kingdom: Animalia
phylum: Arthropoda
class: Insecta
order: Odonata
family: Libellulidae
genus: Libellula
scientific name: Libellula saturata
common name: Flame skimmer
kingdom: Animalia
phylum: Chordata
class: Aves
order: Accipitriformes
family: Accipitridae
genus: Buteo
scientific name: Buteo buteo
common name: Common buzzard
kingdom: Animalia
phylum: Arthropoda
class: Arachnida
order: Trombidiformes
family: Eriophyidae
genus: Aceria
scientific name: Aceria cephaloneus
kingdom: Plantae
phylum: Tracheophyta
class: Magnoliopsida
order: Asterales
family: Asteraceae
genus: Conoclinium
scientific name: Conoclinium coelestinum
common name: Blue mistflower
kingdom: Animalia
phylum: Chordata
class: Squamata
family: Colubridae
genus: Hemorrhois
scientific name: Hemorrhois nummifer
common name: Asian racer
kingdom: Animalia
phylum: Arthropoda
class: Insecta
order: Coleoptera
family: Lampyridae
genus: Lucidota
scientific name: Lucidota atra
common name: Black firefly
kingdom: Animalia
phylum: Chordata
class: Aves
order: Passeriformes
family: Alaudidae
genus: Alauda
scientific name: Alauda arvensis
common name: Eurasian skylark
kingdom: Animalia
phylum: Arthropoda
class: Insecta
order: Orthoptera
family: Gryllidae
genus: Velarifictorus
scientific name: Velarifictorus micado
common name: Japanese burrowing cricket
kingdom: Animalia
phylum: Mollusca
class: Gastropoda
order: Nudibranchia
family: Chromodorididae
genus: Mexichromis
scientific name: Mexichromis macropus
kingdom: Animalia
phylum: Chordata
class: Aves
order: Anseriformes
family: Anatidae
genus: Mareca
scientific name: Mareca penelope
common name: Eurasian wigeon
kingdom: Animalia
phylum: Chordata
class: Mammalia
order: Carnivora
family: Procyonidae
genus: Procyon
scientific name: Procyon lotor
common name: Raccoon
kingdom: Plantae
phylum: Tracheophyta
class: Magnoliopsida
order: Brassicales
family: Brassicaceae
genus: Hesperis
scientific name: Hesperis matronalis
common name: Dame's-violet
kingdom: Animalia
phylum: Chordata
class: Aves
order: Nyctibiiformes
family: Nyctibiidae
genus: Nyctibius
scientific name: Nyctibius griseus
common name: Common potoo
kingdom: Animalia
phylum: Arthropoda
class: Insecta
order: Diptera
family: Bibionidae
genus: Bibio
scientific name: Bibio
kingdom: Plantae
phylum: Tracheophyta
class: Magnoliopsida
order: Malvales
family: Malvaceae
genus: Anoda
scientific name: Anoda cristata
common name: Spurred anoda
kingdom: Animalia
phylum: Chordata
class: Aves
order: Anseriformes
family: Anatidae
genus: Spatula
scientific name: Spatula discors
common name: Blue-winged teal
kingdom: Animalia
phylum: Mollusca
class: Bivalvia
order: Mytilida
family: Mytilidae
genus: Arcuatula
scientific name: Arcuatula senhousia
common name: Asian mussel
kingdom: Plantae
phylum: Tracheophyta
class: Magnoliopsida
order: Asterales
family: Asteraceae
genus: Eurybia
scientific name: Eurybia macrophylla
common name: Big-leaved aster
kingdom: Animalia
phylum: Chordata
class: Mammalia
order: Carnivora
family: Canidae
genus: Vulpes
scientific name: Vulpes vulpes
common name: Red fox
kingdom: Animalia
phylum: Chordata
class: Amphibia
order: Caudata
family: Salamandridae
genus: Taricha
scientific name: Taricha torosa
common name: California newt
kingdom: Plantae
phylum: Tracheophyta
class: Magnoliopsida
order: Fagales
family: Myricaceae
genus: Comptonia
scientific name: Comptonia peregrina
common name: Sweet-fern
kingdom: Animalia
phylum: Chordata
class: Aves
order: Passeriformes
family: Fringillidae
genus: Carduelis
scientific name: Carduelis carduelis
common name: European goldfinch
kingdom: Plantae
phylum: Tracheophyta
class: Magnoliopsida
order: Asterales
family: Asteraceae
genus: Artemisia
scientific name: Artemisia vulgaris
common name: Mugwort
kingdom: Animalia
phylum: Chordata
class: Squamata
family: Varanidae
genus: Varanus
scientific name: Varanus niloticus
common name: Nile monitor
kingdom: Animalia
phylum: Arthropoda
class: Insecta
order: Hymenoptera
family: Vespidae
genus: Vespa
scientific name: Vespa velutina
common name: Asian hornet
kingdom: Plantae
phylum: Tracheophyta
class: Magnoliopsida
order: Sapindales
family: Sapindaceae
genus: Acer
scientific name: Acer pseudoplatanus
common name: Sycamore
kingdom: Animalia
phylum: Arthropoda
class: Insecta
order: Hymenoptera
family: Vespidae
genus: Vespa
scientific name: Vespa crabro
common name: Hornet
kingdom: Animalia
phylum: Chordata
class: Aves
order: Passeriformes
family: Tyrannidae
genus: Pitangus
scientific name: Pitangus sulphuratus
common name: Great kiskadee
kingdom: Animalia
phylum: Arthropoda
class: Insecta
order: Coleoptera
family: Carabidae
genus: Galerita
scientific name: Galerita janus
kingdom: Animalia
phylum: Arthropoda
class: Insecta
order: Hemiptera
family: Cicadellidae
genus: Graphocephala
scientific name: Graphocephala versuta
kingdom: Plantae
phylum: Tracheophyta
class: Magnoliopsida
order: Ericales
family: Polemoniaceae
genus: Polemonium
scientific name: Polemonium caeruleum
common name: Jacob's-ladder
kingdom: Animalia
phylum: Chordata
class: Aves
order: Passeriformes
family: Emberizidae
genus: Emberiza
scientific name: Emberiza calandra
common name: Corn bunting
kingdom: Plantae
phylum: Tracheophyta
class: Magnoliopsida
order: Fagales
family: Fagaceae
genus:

Stated exercise –
Write out every line of the records above word for word, in the same order.

Complete output –
kingdom: Animalia
phylum: Arthropoda
class: Insecta
order: Odonata
family: Libellulidae
genus: Libellula
scientific name: Libellula saturata
common name: Flame skimmer
kingdom: Animalia
phylum: Chordata
class: Aves
order: Accipitriformes
family: Accipitridae
genus: Buteo
scientific name: Buteo buteo
common name: Common buzzard
kingdom: Animalia
phylum: Arthropoda
class: Arachnida
order: Trombidiformes
family: Eriophyidae
genus: Aceria
scientific name: Aceria cephaloneus
kingdom: Plantae
phylum: Tracheophyta
class: Magnoliopsida
order: Asterales
family: Asteraceae
genus: Conoclinium
scientific name: Conoclinium coelestinum
common name: Blue mistflower
kingdom: Animalia
phylum: Chordata
class: Squamata
family: Colubridae
genus: Hemorrhois
scientific name: Hemorrhois nummifer
common name: Asian racer
kingdom: Animalia
phylum: Arthropoda
class: Insecta
order: Coleoptera
family: Lampyridae
genus: Lucidota
scientific name: Lucidota atra
common name: Black firefly
kingdom: Animalia
phylum: Chordata
class: Aves
order: Passeriformes
family: Alaudidae
genus: Alauda
scientific name: Alauda arvensis
common name: Eurasian skylark
kingdom: Animalia
phylum: Arthropoda
class: Insecta
order: Orthoptera
family: Gryllidae
genus: Velarifictorus
scientific name: Velarifictorus micado
common name: Japanese burrowing cricket
kingdom: Animalia
phylum: Mollusca
class: Gastropoda
order: Nudibranchia
family: Chromodorididae
genus: Mexichromis
scientific name: Mexichromis macropus
kingdom: Animalia
phylum: Chordata
class: Aves
order: Anseriformes
family: Anatidae
genus: Mareca
scientific name: Mareca penelope
common name: Eurasian wigeon
kingdom: Animalia
phylum: Chordata
class: Mammalia
order: Carnivora
family: Procyonidae
genus: Procyon
scientific name: Procyon lotor
common name: Raccoon
kingdom: Plantae
phylum: Tracheophyta
class: Magnoliopsida
order: Brassicales
family: Brassicaceae
genus: Hesperis
scientific name: Hesperis matronalis
common name: Dame's-violet
kingdom: Animalia
phylum: Chordata
class: Aves
order: Nyctibiiformes
family: Nyctibiidae
genus: Nyctibius
scientific name: Nyctibius griseus
common name: Common potoo
kingdom: Animalia
phylum: Arthropoda
class: Insecta
order: Diptera
family: Bibionidae
genus: Bibio
scientific name: Bibio
kingdom: Plantae
phylum: Tracheophyta
class: Magnoliopsida
order: Malvales
family: Malvaceae
genus: Anoda
scientific name: Anoda cristata
common name: Spurred anoda
kingdom: Animalia
phylum: Chordata
class: Aves
order: Anseriformes
family: Anatidae
genus: Spatula
scientific name: Spatula discors
common name: Blue-winged teal
kingdom: Animalia
phylum: Mollusca
class: Bivalvia
order: Mytilida
family: Mytilidae
genus: Arcuatula
scientific name: Arcuatula senhousia
common name: Asian mussel
kingdom: Plantae
phylum: Tracheophyta
class: Magnoliopsida
order: Asterales
family: Asteraceae
genus: Eurybia
scientific name: Eurybia macrophylla
common name: Big-leaved aster
kingdom: Animalia
phylum: Chordata
class: Mammalia
order: Carnivora
family: Canidae
genus: Vulpes
scientific name: Vulpes vulpes
common name: Red fox
kingdom: Animalia
phylum: Chordata
class: Amphibia
order: Caudata
family: Salamandridae
genus: Taricha
scientific name: Taricha torosa
common name: California newt
kingdom: Plantae
phylum: Tracheophyta
class: Magnoliopsida
order: Fagales
family: Myricaceae
genus: Comptonia
scientific name: Comptonia peregrina
common name: Sweet-fern
kingdom: Animalia
phylum: Chordata
class: Aves
order: Passeriformes
family: Fringillidae
genus: Carduelis
scientific name: Carduelis carduelis
common name: European goldfinch
kingdom: Plantae
phylum: Tracheophyta
class: Magnoliopsida
order: Asterales
family: Asteraceae
genus: Artemisia
scientific name: Artemisia vulgaris
common name: Mugwort
kingdom: Animalia
phylum: Chordata
class: Squamata
family: Varanidae
genus: Varanus
scientific name: Varanus niloticus
common name: Nile monitor
kingdom: Animalia
phylum: Arthropoda
class: Insecta
order: Hymenoptera
family: Vespidae
genus: Vespa
scientific name: Vespa velutina
common name: Asian hornet
kingdom: Plantae
phylum: Tracheophyta
class: Magnoliopsida
order: Sapindales
family: Sapindaceae
genus: Acer
scientific name: Acer pseudoplatanus
common name: Sycamore
kingdom: Animalia
phylum: Arthropoda
class: Insecta
order: Hymenoptera
family: Vespidae
genus: Vespa
scientific name: Vespa crabro
common name: Hornet
kingdom: Animalia
phylum: Chordata
class: Aves
order: Passeriformes
family: Tyrannidae
genus: Pitangus
scientific name: Pitangus sulphuratus
common name: Great kiskadee
kingdom: Animalia
phylum: Arthropoda
class: Insecta
order: Coleoptera
family: Carabidae
genus: Galerita
scientific name: Galerita janus
kingdom: Animalia
phylum: Arthropoda
class: Insecta
order: Hemiptera
family: Cicadellidae
genus: Graphocephala
scientific name: Graphocephala versuta
kingdom: Plantae
phylum: Tracheophyta
class: Magnoliopsida
order: Ericales
family: Polemoniaceae
genus: Polemonium
scientific name: Polemonium caeruleum
common name: Jacob's-ladder
kingdom: Animalia
phylum: Chordata
class: Aves
order: Passeriformes
family: Emberizidae
genus: Emberiza
scientific name: Emberiza calandra
common name: Corn bunting
kingdom: Plantae
phylum: Tracheophyta
class: Magnoliopsida
order: Fagales
family: Fagaceae
genus:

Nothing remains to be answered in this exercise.